Bounds on the error probability ofml decoding for block and turbo-block codes

The performance of either structured or random turbo-block codes and binary, systematic block codes operating over the additive white Gaussian noise (AWGN) channel, is assessed by upper bounds on the error probabilities of maximum likelihood (ML) decoding. These bounds on the block and bit error probability which depend respectively on the distance spectrum and the input-output weight enumeration function (IOWEF) of these codes, are compared, for a variety of cases, to simulated performance of iterative decoding and also to some reported simulated lower bounds on the performance of ML decoders. The comparisons facilitate to assess the efficiency of iterative decoding (as compared to the optimal ML decoding rule) on one hand and the tightness of the examined upper bounds on the other. We focus here on uniformly interleaved and parallel concatenated turbo-Hamming codes, and to that end the IOWEFs of Hamming and turbo-Hamming codes are calculated by an efficient algorithm.
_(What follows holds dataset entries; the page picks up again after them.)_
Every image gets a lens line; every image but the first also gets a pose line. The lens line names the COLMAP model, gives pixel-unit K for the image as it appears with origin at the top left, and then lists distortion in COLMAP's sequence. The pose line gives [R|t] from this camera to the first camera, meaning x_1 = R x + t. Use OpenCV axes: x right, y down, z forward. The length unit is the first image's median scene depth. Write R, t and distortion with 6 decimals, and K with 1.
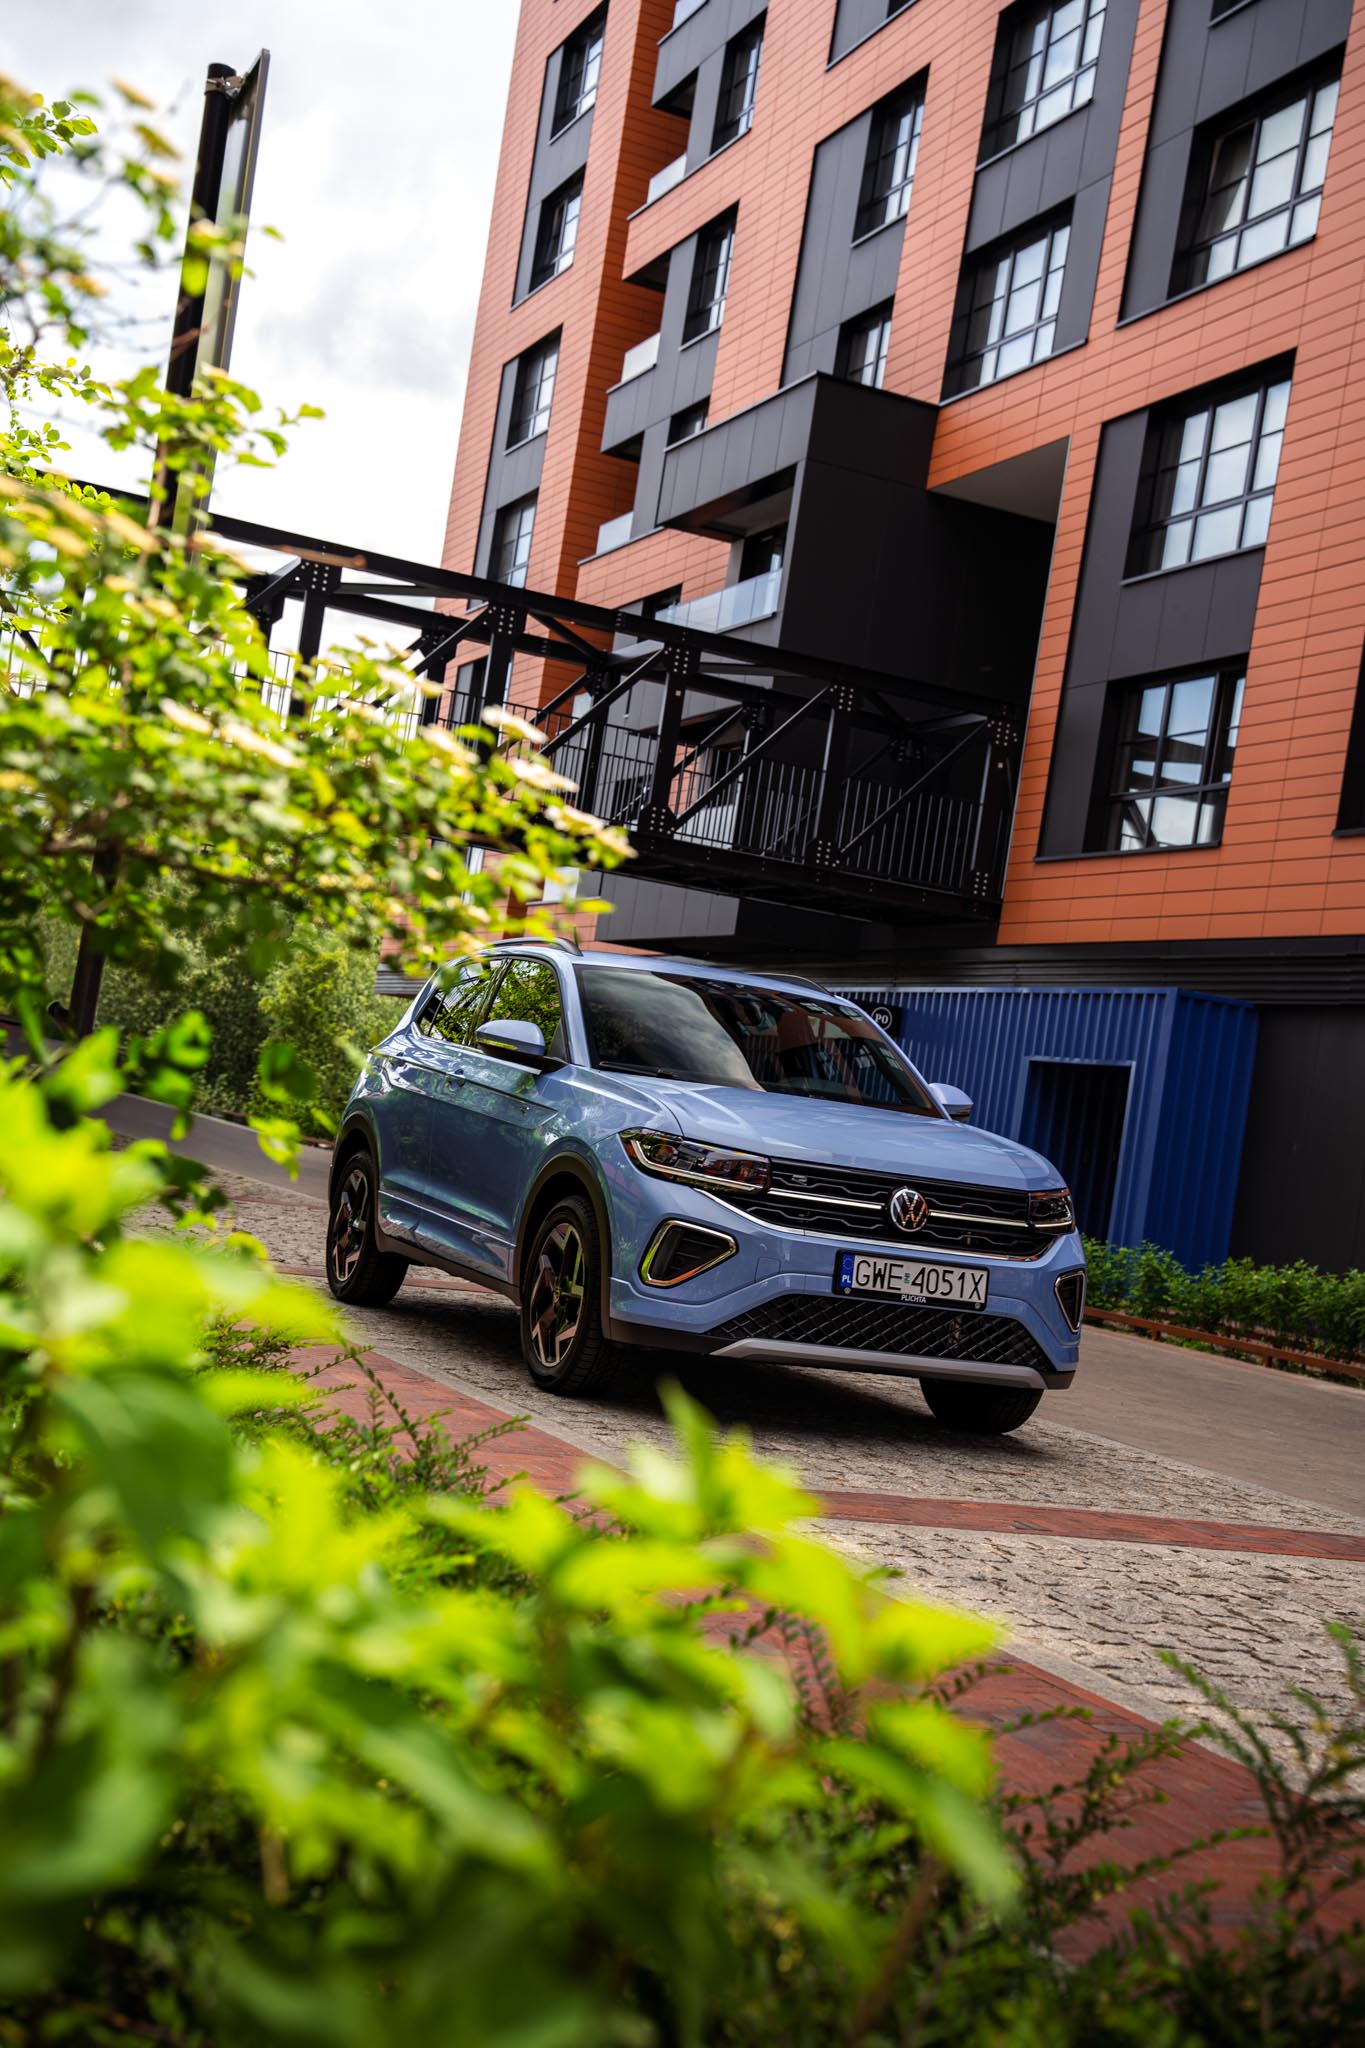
lens RADIAL K [[2472.3, 0, 682.5], [0, 2472.3, 1024.0], [0, 0, 1]] dist [0.145359, 0.035746]
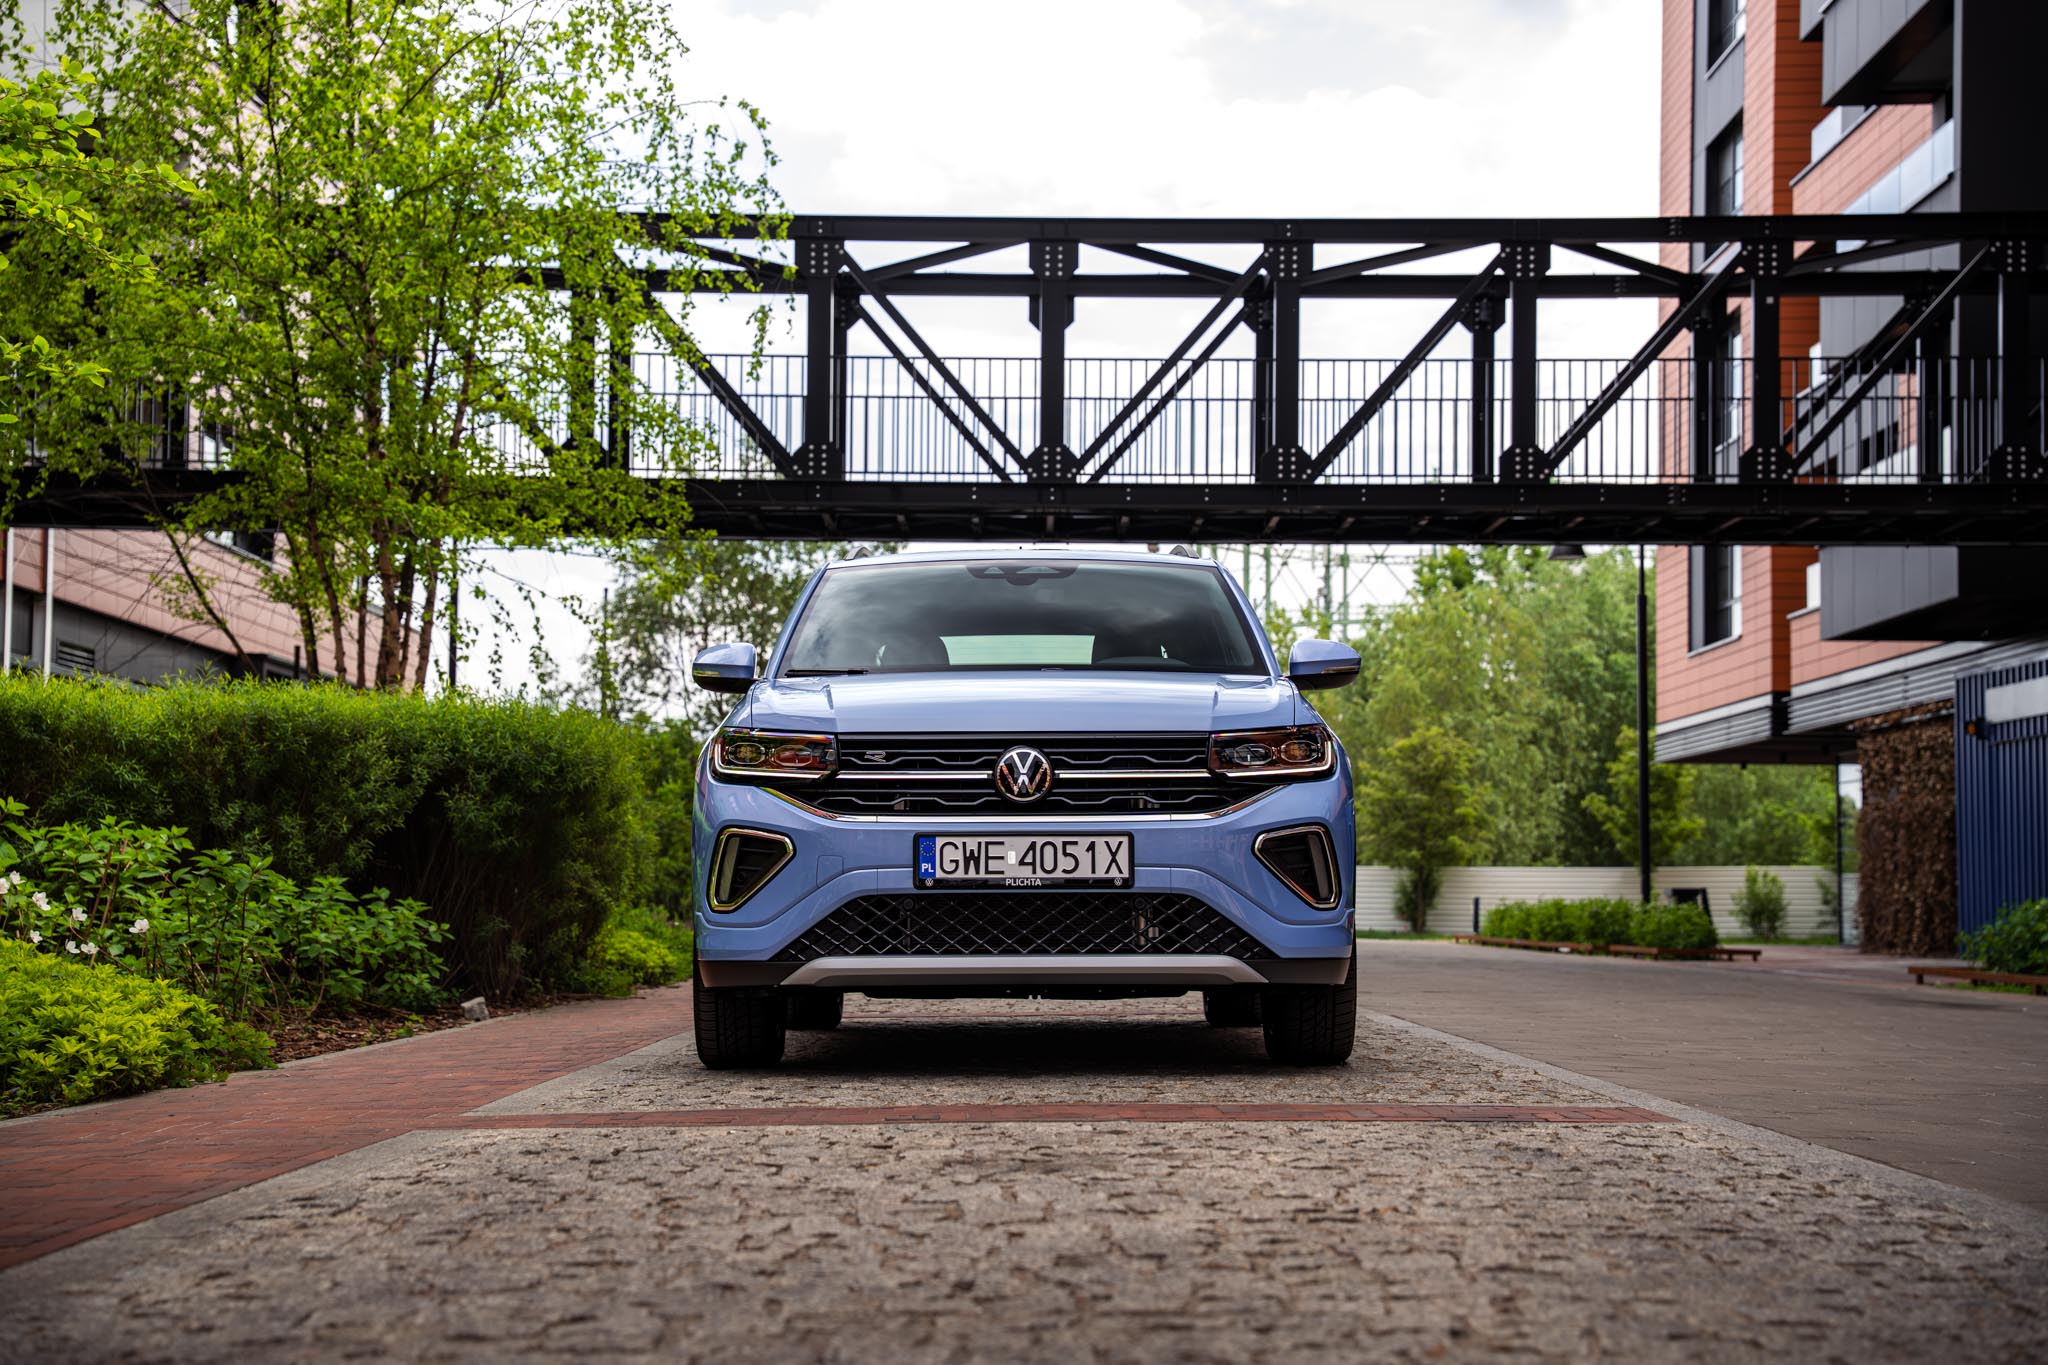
lens RADIAL K [[2943.2, 0, 1022.4], [0, 2943.2, 681.7], [0, 0, 1]] dist [0.241483, 0.036988]
pose [[0.912347, -0.167654, -0.373518, 0.123424], [0.145548, 0.985532, -0.086846, 0.035338], [0.382674, 0.024869, 0.923549, 0.038266]]
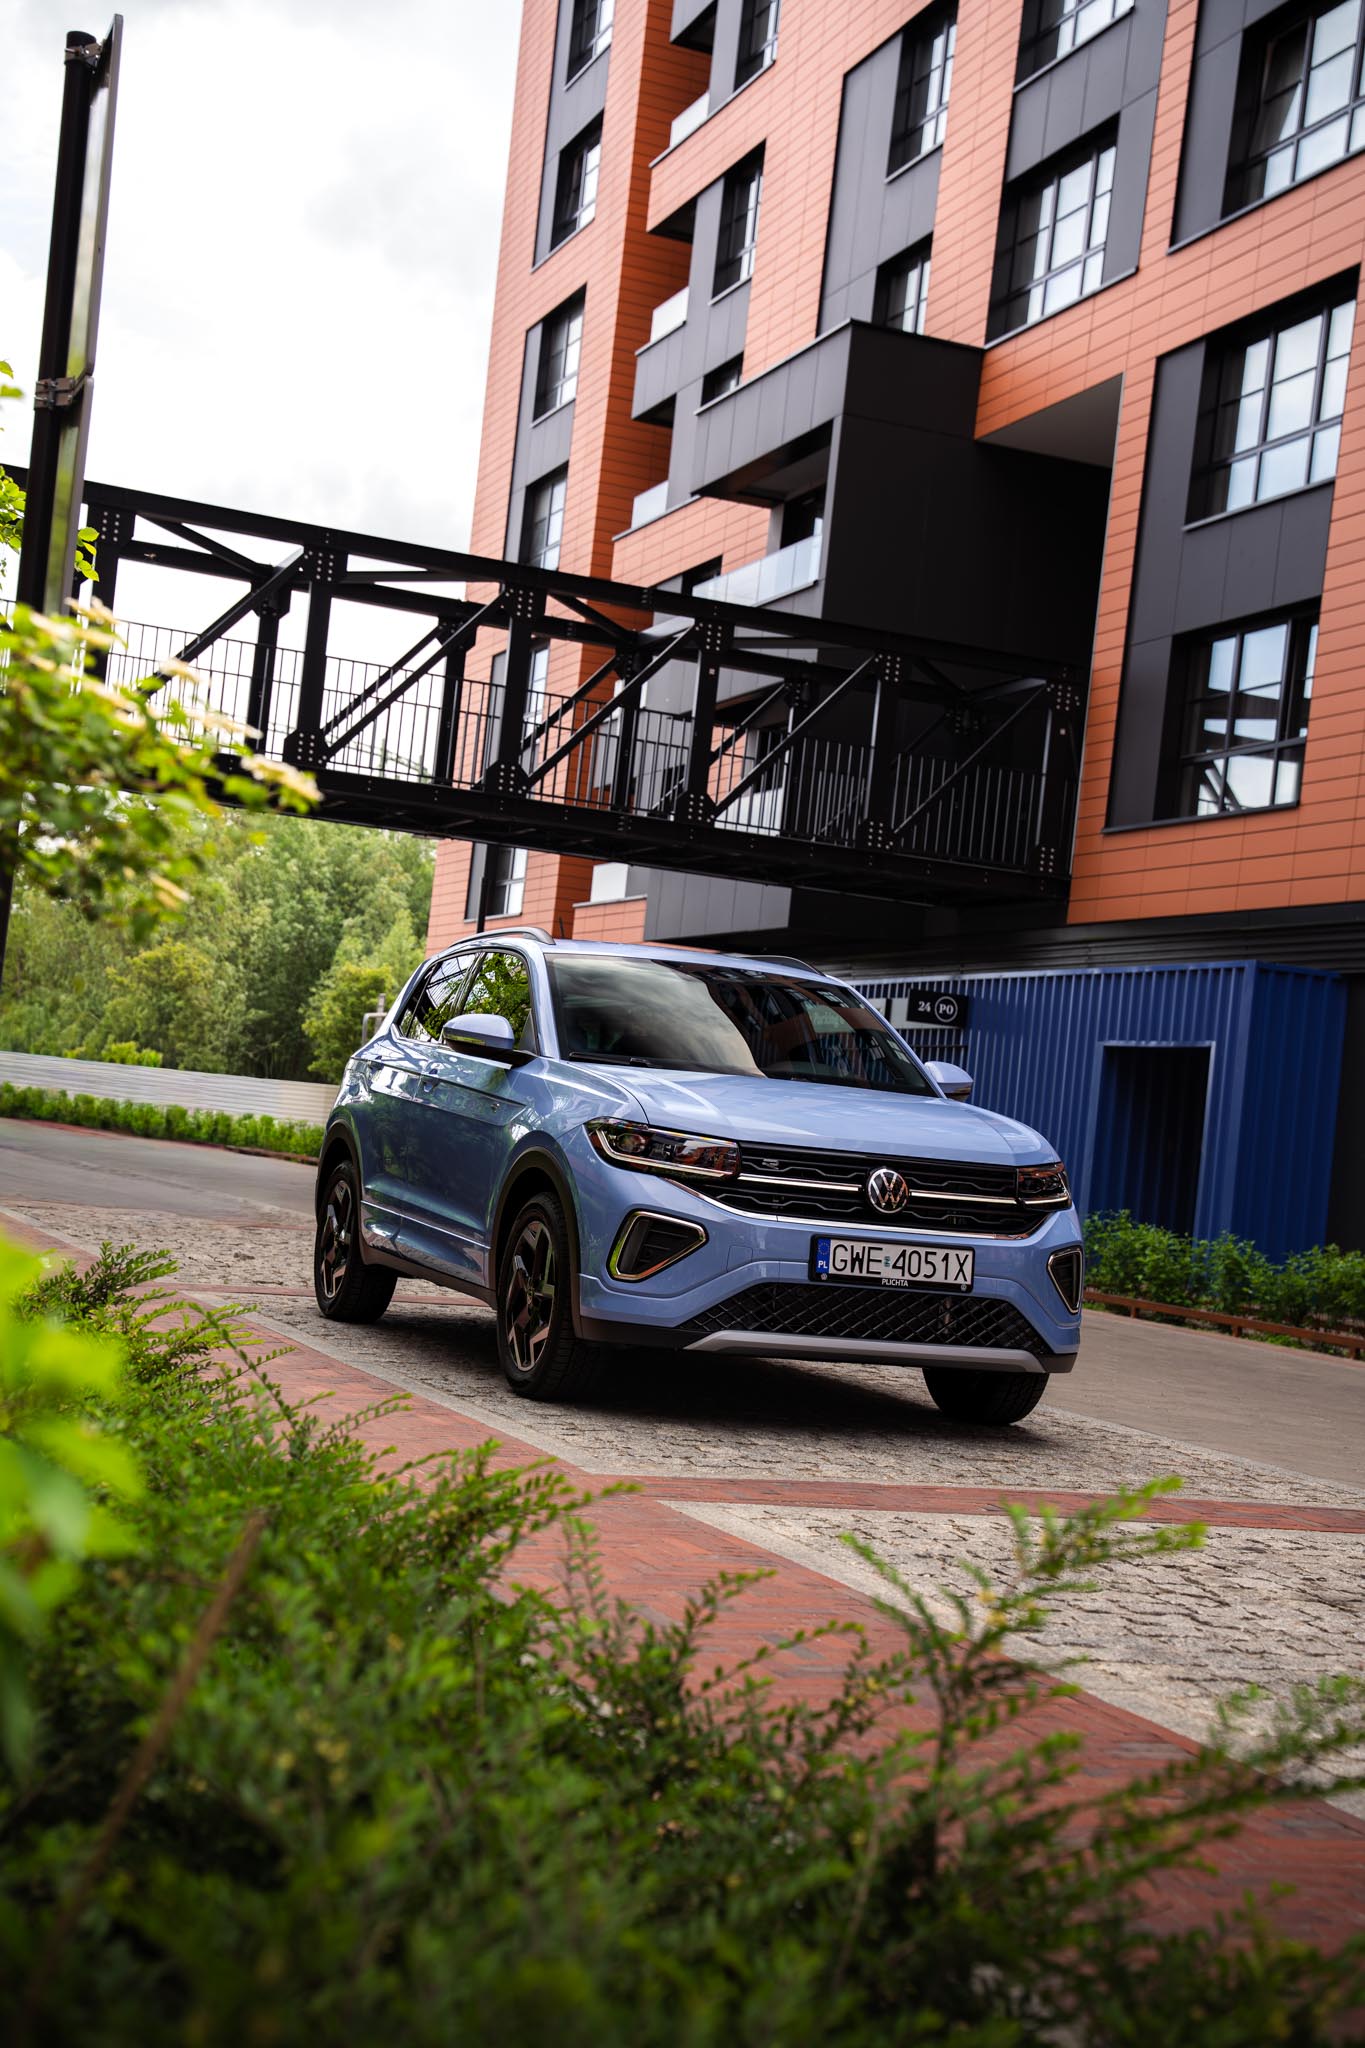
lens RADIAL K [[2657.5, 0, 682.9], [0, 2657.5, 1025.2], [0, 0, 1]] dist [0.203636, -0.028498]
pose [[0.998522, -0.044856, -0.030688, 0.013002], [0.044779, 0.998992, -0.003188, 0.003021], [0.030800, 0.001810, 0.999524, -0.008875]]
The usefulness of the bounds is demonstrated for uniformly interleaved turbo-Hamming codes at rates exceeding the cutoff rate, where the results are compared to the simulated performance of iteratively decoded turbo-Hamming codes with structured and statistical interleavers. We consider also the ensemble performance of ‘repeat and accumulate’ (RA) codes, a family of serially concatenated turbo-block codes, introduced by Divsalar, Jin and McEliece. Although, the outer and inner codes possess a very simple structure: a repetitive and a differential encoder respectively, our upper bounds indicate impressive performance at rates considerably beyond the cutoff rate. This is also evidenced in literature by computer simulations of the performance of iteratively decoded RA codes with a particular structured interleaver.